LNA: Aujourd’hui, des biens mobiliers et immobiliers de l’État de certains services ont besoin d’être mis en vente aux enchères. La difficulté sur le terrain est le manque de structure habilitée à donner son quitus pour procéder à cette vente, ce qui a pour conséquence que les matériels vieillissent de plus en plus. Quelles sont les mesures que vous prendrez pour remédier à cette situation ?
Z.R.L : Nous avons une prévision qui doit nous permettre de renforcer les choses à ce niveau. Avant la réforme du MEF, la Direction Générale du Patrimoine de l’État (DGPE) n’était déconcentrée qu’au niveau de Bobo-Dioulasso. Elle était la seule direction régionale. En termes d’appui au niveau des autres régions, il y avait des difficultés. Avec la réforme du MEF, la DGAIE intervient dans les régions à travers les Directions Régionales du Budget (DRB). Ce sont les DRB, rattachées à la Direction Générale du Budget (DGB) qui représente la DGAIE dans tous ses domaines d’intervention. Donc, nous devons maintenant collaborer avec les DRB qui sont normalement implantées dans toutes les régions. Ce sont elles qui doivent appuyer la DGAIE pour exécuter dans les régions toutes les missions assignées à la DGAIE. Alors, pour les ventes aux enchères au niveau régional, les intéressés doivent voir avec les DRB comment organiser la procédure pour que le système de récupération du matériel vétuste soit renforcé et que l’on puisse accélérer, par exemple, les opérations de vente aux enchères. Cela participe de l’assainissement des bâtiments dans la mesure où souvent, de part et d’autre, l’on voit du matériel vétuste entassé. Ce matériel ne sert plus à l’administration et il occupe inutilement les espaces.
LNA: Souvent l’on constate que des véhicules sont sur calle ou immobilisés dans des services à cause de pannes mineures et l’on finit par les remplacer ou les enlever carrément. Est-ce que cela n’occasionne pas plus de dépenses pour l’État ?
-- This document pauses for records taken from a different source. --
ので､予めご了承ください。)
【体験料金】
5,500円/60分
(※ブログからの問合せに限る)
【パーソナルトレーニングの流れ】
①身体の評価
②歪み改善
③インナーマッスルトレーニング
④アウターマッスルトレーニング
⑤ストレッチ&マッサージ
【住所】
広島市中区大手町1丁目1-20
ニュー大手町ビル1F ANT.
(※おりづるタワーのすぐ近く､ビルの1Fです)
Z.R.L : C’est une réalité. Mais, à ce niveau, il faut que les secteurs ministériels concernés fassent le suivi de ces pannes. Il existe un système de maintenance des véhicules que l’on doit pouvoir mettre en place. En réalité, pour un véhicule acquis, il y a des commodités à décliner pour pouvoir faire des révisions régulières. A ce niveau, ce sont les Directions des Affaires Financières (DAF) qui doivent renforcer le suivi de leur parc avant que l’on ne constate des défaillances quelconques. Alors, lorsqu’il y a une panne, il faut la diagnostiquer avant de prendre les mesures appropriées pour une bonne budgétisation par rapport à la prise en charge des réparations de ces véhicules. Nous pouvons jouer souvent un rôle d’accompagnement à travers les experts au niveau de la Direction Générale du Parc Automobile de l’État (DGPAE), diagnostiquer la panne et donner des orientations par rapport à la réparation ou à la remise en état.